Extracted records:
■ ■ ■

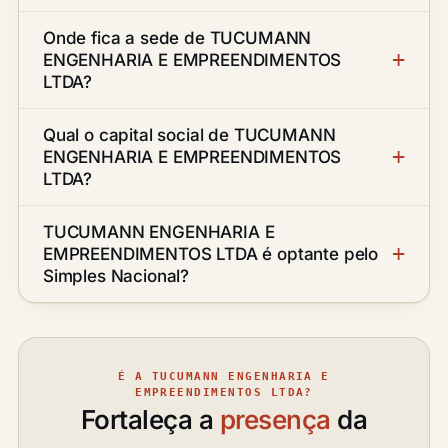
Onde fica a sede de TUCUMANN
ENGENHARIA E EMPREENDIMENTOS
LTDA?
Qual o capital social de TUCUMANN
ENGENHARIA E EMPREENDIMENTOS
LTDA?
TUCUMANN ENGENHARIA E
EMPREENDIMENTOS LTDA é optante pelo
Simples Nacional?
É A TUCUMANN ENGENHARIA E
EMPREENDIMENTOS LTDA?
Fortaleça a
presença
da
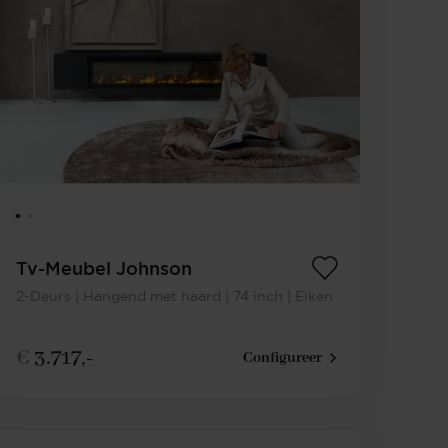
Tv-Meubel Johnson
2-Deurs | Hangend met haard | 74 inch | Eiken
€
3.717,-
Configureer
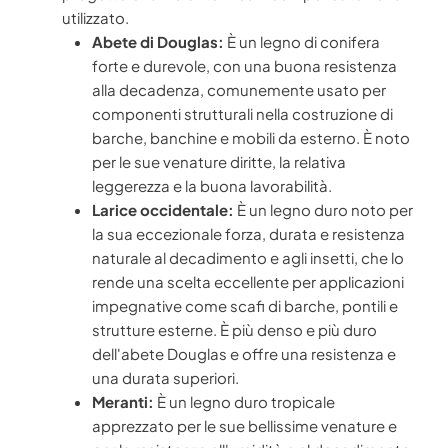
utilizzato.
Abete di Douglas:
È un legno di conifera
forte e durevole, con una buona resistenza
alla decadenza, comunemente usato per
componenti strutturali nella costruzione di
barche, banchine e mobili da esterno. È noto
per le sue venature diritte, la relativa
leggerezza e la buona lavorabilità.
Larice occidentale:
È un legno duro noto per
la sua eccezionale forza, durata e resistenza
naturale al decadimento e agli insetti, che lo
rende una scelta eccellente per applicazioni
impegnative come scafi di barche, pontili e
strutture esterne. È più denso e più duro
dell'abete Douglas e offre una resistenza e
una durata superiori.
Meranti:
È un legno duro tropicale
apprezzato per le sue bellissime venature e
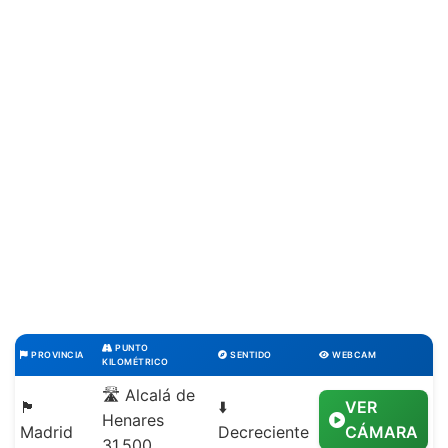
PUNTO
PROVINCIA
SENTIDO
WEBCAM
KILOMÉTRICO
🛣️ Alcalá de
🏴
⬇️
VER
Henares
Madrid
Decreciente
CÁMARA
31,500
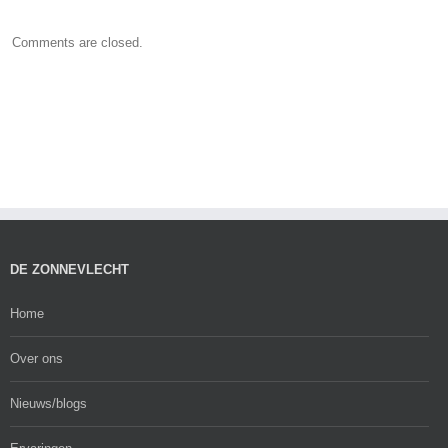
Comments are closed.
DE ZONNEVLECHT
Home
Over ons
Nieuws/blogs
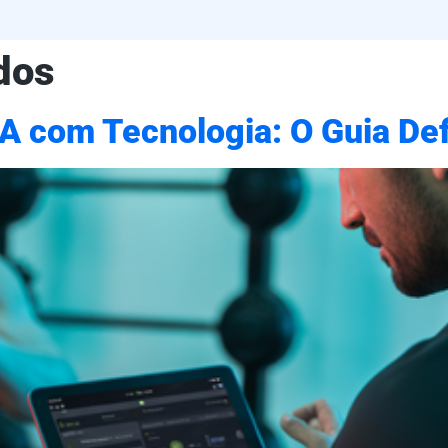
dos
 com Tecnologia: O Guia Def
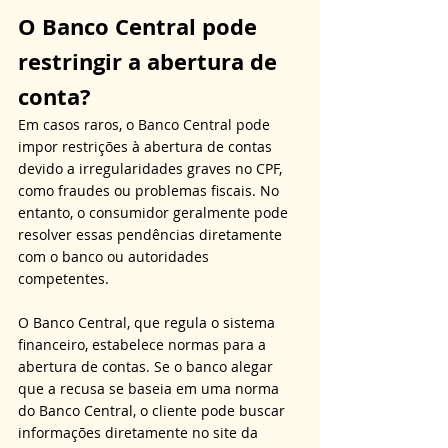
O Banco Central pode 
restringir a abertura de 
conta?
Em casos raros, o Banco Central pode 
impor restrições à abertura de contas 
devido a irregularidades graves no CPF, 
como fraudes ou problemas fiscais. No 
entanto, o consumidor geralmente pode 
resolver essas pendências diretamente 
com o banco ou autoridades 
competentes. 
O Banco Central, que regula o sistema 
financeiro, estabelece normas para a 
abertura de contas. Se o banco alegar 
que a recusa se baseia em uma norma 
do Banco Central, o cliente pode buscar 
informações diretamente no site da 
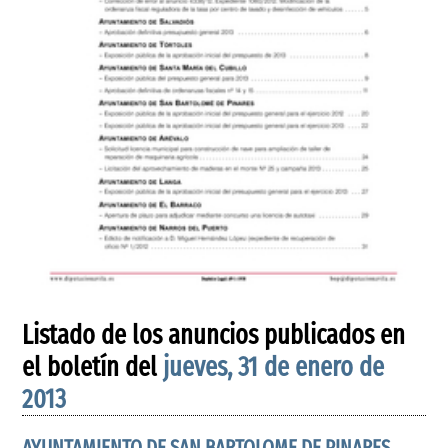
Listado de los anuncios publicados en
el boletín del
jueves, 31 de enero de
2013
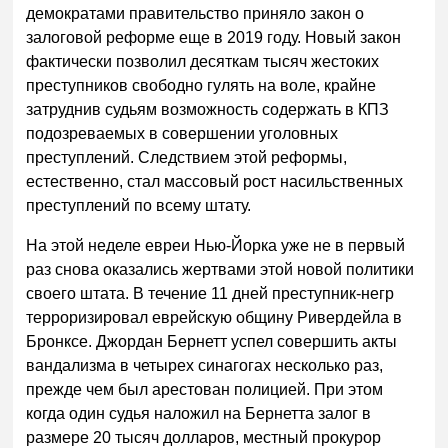
демократами правительство приняло закон о
залоговой реформе еще в 2019 году. Новый закон
фактически позволил десяткам тысяч жестоких
преступников свободно гулять на воле, крайне
затруднив судьям возможность содержать в КПЗ
подозреваемых в совершении уголовных
преступлений. Следствием этой реформы,
естественно, стал массовый рост насильственных
преступлений по всему штату.
На этой неделе евреи Нью-Йорка уже не в первый
раз снова оказались жертвами этой новой политики
своего штата. В течение 11 дней преступник-негр
терроризировал еврейскую общину Ривердейла в
Бронксе. Джордан Бернетт успел совершить акты
вандализма в четырех синагогах несколько раз,
прежде чем был арестован полицией. При этом
когда один судья наложил на Бернетта залог в
размере 20 тысяч долларов, местный прокурор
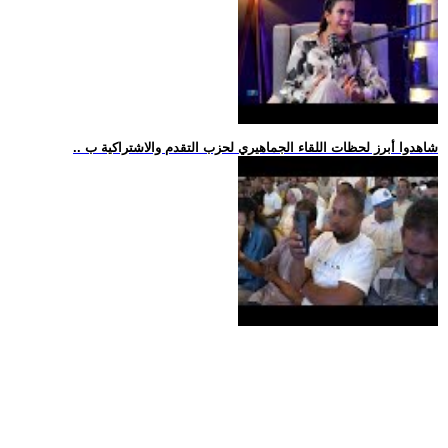
.. شاهدوا أبرز لحظات اللقاء الجماهيري لحزب التقدم والاشتراكية ب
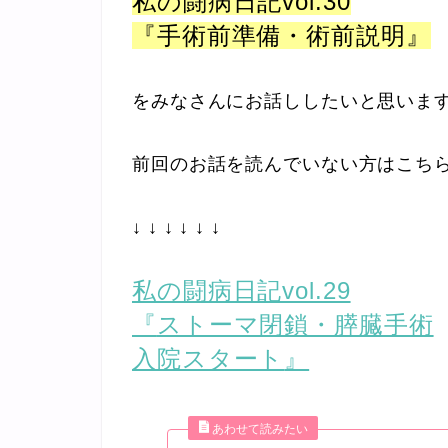
私の闘病日記vol.30
『手術前準備・術前説明』
をみなさんにお話ししたいと思いま
前回のお話を読んでいない方はこち
↓ ↓ ↓ ↓ ↓ ↓
私の闘病日記vol.29
『
ストーマ閉鎖・膵臓手術
入院スタート
』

■ ■ ■

Copy out the text of all the items above line for line, leaving out the pictures.

▶ Solution below
Onde fica a sede de TUCUMANN
ENGENHARIA E EMPREENDIMENTOS
LTDA?
Qual o capital social de TUCUMANN
ENGENHARIA E EMPREENDIMENTOS
LTDA?
TUCUMANN ENGENHARIA E
EMPREENDIMENTOS LTDA é optante pelo
Simples Nacional?
É A TUCUMANN ENGENHARIA E
EMPREENDIMENTOS LTDA?
Fortaleça a
presença
da
Tv-Meubel Johnson
2-Deurs | Hangend met haard | 74 inch | Eiken
€
3.717,-
Configureer
utilizzato.
Abete di Douglas:
È un legno di conifera
forte e durevole, con una buona resistenza
alla decadenza, comunemente usato per
componenti strutturali nella costruzione di
barche, banchine e mobili da esterno. È noto
per le sue venature diritte, la relativa
leggerezza e la buona lavorabilità.
Larice occidentale:
È un legno duro noto per
la sua eccezionale forza, durata e resistenza
naturale al decadimento e agli insetti, che lo
rende una scelta eccellente per applicazioni
impegnative come scafi di barche, pontili e
strutture esterne. È più denso e più duro
dell'abete Douglas e offre una resistenza e
una durata superiori.
Meranti:
È un legno duro tropicale
apprezzato per le sue bellissime venature e
PUNTO
PROVINCIA
SENTIDO
WEBCAM
KILOMÉTRICO
🛣️ Alcalá de
🏴
⬇️
VER
Henares
Madrid
Decreciente
CÁMARA
31,500
Comments are closed.
DE ZONNEVLECHT
Home
Over ons
Nieuws/blogs
dos
 com Tecnologia: O Guia Def
O Banco Central pode 
restringir a abertura de 
conta?
Em casos raros, o Banco Central pode 
impor restrições à abertura de contas 
devido a irregularidades graves no CPF, 
como fraudes ou problemas fiscais. No 
entanto, o consumidor geralmente pode 
resolver essas pendências diretamente 
com o banco ou autoridades 
competentes. 
O Banco Central, que regula o sistema 
financeiro, estabelece normas para a 
abertura de contas. Se o banco alegar 
que a recusa se baseia em uma norma 
do Banco Central, o cliente pode buscar 
informações diretamente no site da 
Listado de los anuncios publicados en
el boletín del
jueves, 31 de enero de
2013
демократами правительство приняло закон о
залоговой реформе еще в 2019 году. Новый закон
фактически позволил десяткам тысяч жестоких
преступников свободно гулять на воле, крайне
затруднив судьям возможность содержать в КПЗ
подозреваемых в совершении уголовных
преступлений. Следствием этой реформы,
естественно, стал массовый рост насильственных
преступлений по всему штату.
На этой неделе евреи Нью-Йорка уже не в первый
раз снова оказались жертвами этой новой политики
своего штата. В течение 11 дней преступник-негр
терроризировал еврейскую общину Ривердейла в
Бронксе. Джордан Бернетт успел совершить акты
вандализма в четырех синагогах несколько раз,
прежде чем был арестован полицией. При этом
когда один судья наложил на Бернетта залог в
размере 20 тысяч долларов, местный прокурор
.. شاهدوا أبرز لحظات اللقاء الجماهيري لحزب التقدم والاشتراكية ب
私の闘病日記vol.30
『手術前準備・術前説明』
をみなさんにお話ししたいと思いま
前回のお話を読んでいない方はこち
↓ ↓ ↓ ↓ ↓ ↓
私の闘病日記vol.29
『
ストーマ閉鎖・膵臓手術
入院スタート
』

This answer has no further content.